(Excerto do texto):

——————————

Queridos Irmãos
Este convite feito a meio do Advento
e da Quaresma deveria, no entanto, ser um convite e um desafio a ter presentes
ao longo de todo o ano. Os cristãos deveriam ser homens e mulheres alegres. Já o
filósofo Nietzsche dizia que se os cristãos fossem mais alegres ponderaria a
sua conversão. Afinal o que fizemos com a nossa alegria, com a alegria de nos
sabermos filhos amados de Deus, homens e mulheres resgatados à condenação da
finitude eterna?
Ao prepararmos o Natal do Senhor e ao
celebrar este domingo Gaudete o convite à alegria ressoa nos nossos ouvidos,
mas poderemos confundir a alegria com a euforia, a alegria que nasce do coração
e da sua segurança em Deus com a euforia que brota dos movimentos de satisfação
imediata, do nosso egoísmo. E é necessário estar vigilantes, porque nos
mecanismos de expectativa e satisfação que nos são inerentes podemos facilmente
passar de uma experiência de dom a uma embriaguez de expectativa e satisfação.
Neste sentido, e para um
discernimento das coisas boas, de que nos falava a leitura da Carta de São
Paulo aos Tessalonicenses, do discernimento da verdadeira alegria é bom que
tenhamos presente a experiência e a história de João Baptista que escutámos no
Evangelho de São João deste domingo.
João Baptista situa-se no deserto,
porque é assim, nesse lugar de despojamento e de fragilidade que se pode
encontrar e pode responder às razões da sua missão e da sua alegria. É essa experiência
do encontro consigo e com Deus que lhe permite não se iludir nem se desviar com
as multidões que o procuram, com a fama que tinha granjeado. É nessa
experiência de despojamento e fragilidade que se descobre existente em função
de outro, daquele que ele reconhece já presente no meio da multidão. João não é
um profeta, não é Elias, não é o Messias, não é ninguém por si só, mas é a voz
do que clama no deserto, é alguém em relação com o outro.
Também cada um de nós poderá fazer
essa experiência, perguntando-se quem é, afinal quem é que eu sou, e certamente
vai encontrar-se com as mesmas respostas que João Baptista, o não ser por si
próprio, e ser por alguém. Eu sou filho de alguém, sou irmão de alguém, sou
membro de uma família, de uma equipa de trabalho, de uma comunidade, de um
partido ou de um clube. Nós somos alguém por referências externas a nós próprios,
porque se nos formos construir e definir simplesmente por nós descobrirmos que
não somos.

——————————

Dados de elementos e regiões

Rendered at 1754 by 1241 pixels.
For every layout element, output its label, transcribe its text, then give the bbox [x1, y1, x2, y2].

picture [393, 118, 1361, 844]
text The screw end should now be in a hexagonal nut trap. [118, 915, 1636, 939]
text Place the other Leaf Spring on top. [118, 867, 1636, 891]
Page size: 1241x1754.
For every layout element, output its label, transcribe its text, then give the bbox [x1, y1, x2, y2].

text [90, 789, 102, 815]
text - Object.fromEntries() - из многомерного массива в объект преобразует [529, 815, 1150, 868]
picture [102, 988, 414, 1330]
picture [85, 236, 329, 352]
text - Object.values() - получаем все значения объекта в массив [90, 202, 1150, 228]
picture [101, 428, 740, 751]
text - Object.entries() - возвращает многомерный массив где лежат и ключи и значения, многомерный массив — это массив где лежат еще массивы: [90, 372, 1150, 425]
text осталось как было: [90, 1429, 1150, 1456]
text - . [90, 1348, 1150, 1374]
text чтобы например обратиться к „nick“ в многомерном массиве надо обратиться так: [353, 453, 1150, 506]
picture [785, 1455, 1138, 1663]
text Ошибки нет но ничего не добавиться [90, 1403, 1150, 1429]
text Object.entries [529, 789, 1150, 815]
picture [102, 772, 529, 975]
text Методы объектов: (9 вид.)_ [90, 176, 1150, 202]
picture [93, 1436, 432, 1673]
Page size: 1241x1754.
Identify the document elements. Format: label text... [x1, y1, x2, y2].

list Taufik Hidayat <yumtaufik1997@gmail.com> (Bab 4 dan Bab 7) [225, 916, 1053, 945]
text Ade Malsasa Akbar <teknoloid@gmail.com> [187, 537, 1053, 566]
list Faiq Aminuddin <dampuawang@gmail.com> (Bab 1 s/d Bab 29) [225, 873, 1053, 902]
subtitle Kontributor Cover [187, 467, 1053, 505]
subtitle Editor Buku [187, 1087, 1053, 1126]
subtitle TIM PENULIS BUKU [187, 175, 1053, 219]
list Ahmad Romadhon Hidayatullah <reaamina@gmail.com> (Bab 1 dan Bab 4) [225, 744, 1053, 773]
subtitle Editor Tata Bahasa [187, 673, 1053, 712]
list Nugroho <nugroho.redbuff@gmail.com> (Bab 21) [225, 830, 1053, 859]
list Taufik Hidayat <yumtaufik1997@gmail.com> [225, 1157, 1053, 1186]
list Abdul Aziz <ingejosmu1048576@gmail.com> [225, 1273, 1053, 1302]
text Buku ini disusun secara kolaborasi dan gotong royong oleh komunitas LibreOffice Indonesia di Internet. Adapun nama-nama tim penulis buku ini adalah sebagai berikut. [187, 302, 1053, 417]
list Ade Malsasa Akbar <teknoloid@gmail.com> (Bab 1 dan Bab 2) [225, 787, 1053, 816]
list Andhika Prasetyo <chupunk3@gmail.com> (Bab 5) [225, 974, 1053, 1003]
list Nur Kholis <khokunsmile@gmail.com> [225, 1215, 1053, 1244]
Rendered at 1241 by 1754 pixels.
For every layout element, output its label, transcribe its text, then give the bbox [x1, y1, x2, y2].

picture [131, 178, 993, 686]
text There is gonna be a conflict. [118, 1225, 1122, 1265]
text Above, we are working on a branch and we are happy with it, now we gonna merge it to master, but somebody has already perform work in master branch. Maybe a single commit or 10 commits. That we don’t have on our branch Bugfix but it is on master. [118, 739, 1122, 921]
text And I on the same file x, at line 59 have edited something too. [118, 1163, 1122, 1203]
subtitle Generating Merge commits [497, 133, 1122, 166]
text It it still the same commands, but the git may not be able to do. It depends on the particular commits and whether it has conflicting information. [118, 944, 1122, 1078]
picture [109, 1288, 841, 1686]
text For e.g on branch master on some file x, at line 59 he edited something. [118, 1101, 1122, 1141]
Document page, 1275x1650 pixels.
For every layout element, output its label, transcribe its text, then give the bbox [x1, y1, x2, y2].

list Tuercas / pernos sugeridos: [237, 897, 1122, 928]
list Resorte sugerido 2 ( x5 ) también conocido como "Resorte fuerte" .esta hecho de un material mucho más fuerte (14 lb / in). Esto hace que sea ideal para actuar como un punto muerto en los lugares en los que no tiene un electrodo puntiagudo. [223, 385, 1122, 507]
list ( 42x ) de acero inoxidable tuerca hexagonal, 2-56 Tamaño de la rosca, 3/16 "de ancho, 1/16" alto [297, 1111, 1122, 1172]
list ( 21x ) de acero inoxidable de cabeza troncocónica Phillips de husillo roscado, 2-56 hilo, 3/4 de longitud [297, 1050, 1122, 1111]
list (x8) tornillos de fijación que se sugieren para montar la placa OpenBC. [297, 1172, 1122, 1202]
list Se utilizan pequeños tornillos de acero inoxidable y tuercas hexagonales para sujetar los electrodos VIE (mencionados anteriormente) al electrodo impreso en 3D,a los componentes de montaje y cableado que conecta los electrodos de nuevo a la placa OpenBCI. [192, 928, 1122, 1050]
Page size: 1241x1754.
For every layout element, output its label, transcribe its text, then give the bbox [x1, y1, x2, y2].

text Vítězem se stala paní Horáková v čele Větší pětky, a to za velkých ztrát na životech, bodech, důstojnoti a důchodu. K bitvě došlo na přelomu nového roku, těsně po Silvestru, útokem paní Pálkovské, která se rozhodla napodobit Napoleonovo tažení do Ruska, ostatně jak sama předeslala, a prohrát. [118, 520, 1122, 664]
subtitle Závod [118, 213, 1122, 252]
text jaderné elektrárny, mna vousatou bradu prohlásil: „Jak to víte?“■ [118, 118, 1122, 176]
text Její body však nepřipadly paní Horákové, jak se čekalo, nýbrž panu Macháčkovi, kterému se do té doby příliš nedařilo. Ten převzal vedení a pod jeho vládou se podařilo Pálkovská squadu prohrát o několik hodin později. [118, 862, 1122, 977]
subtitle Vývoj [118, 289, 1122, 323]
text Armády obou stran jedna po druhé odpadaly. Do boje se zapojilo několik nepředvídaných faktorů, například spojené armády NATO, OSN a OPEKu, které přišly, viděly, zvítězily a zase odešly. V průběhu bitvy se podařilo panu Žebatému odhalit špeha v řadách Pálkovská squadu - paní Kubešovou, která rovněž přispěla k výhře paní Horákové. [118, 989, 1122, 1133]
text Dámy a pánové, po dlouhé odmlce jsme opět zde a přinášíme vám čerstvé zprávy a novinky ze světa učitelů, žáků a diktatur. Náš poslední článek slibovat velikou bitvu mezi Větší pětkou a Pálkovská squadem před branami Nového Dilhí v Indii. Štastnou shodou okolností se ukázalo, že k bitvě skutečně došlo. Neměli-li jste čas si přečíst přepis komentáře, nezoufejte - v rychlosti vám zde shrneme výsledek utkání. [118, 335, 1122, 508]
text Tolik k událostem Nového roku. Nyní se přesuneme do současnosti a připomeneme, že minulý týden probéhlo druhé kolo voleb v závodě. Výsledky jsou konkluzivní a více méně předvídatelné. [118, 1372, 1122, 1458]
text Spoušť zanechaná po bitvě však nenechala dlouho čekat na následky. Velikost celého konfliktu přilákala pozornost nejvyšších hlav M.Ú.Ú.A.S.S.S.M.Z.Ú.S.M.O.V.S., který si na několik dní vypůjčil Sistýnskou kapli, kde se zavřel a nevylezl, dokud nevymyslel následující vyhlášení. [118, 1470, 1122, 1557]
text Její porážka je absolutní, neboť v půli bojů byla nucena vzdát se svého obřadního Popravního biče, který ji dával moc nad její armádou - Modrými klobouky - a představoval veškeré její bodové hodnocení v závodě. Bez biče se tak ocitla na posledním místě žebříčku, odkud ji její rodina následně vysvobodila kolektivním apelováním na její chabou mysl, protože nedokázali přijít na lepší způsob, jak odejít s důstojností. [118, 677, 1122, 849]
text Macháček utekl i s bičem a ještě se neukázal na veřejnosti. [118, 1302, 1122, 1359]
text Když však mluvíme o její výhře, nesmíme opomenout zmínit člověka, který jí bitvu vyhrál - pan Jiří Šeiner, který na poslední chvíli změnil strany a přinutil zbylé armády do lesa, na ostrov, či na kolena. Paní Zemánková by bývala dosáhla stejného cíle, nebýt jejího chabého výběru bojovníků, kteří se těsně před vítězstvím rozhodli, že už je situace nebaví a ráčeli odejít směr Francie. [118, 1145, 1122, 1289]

——————————

(O que se pede):
(1) Reproduza palavra por palavra o texto sobre a alegria cristã, a começar em "Neste sentido, e" e a acabar em "João deste domingo.".
(2) Responda com base no texto sobre a alegria cristã:
(a) Que filósofo disse que ponderaria a sua conversão se os cristãos fossem mais alegres?
(b) Em que lugar se situa João Baptista?
(c) De que carta era a leitura que falava do discernimento das coisas boas?
(3) Continue o texto sobre a alegria cristã a partir do ponto em que ele termina.
Os registos não têm qualquer papel nesta parte.

(Respostas por tarefa):
(1)
Neste sentido, e para um
discernimento das coisas boas, de que nos falava a leitura da Carta de São
Paulo aos Tessalonicenses, do discernimento da verdadeira alegria é bom que
tenhamos presente a experiência e a história de João Baptista que escutámos no
Evangelho de São João deste domingo.

(2)
(a) Nietzsche.
(b) No deserto.
(c) Da Carta de São Paulo aos Tessalonicenses.

(3)
E é interessante verificar como João
Baptista faz a experiência da alegria em relação com outro, e de modo claro com
Jesus, ainda antes do seu nascimento, quando Maria visita Isabel e João
estremece de alegria no seio de Isabel. Não sabemos qual foi o tipo de relação
entre estes primos, mas os encontros devem ter sido sempre experiências de profunda
alteridade e dessa forma de grande alegria.
E é aqui que se joga a nossa
experiência de alegria, o nosso encontro com esse dom que Deus nos faz, na
experiência de alteridade, um Deus que é outro que vem ao nosso encontro, que
se faz humanidade para que nos possamos encontrar com ele, mas também para que
possamos perceber nos outros nossos irmãos, homens e mulheres, o quanto
diferentes são e dessa forma instrumentos da nossa alegria. É nesta alteridade que
descobrimos e fazemos a experiência de que aquele que vem depois de João está
já também presente no meio de nós.
Ao iniciarmos esta terceira semana do
Advento, ao darmos mais um passo no sentido da experiência profunda do Natal de
Jesus, procuremos, pois, estar atentos aos que nos definem, aos nossos irmãos
que nos fazem ser, nos dão corpo identitário, e apesar das nossas fragilidades
e das fragilidades deles não desistamos de fazer a experiência da verdadeira alegria.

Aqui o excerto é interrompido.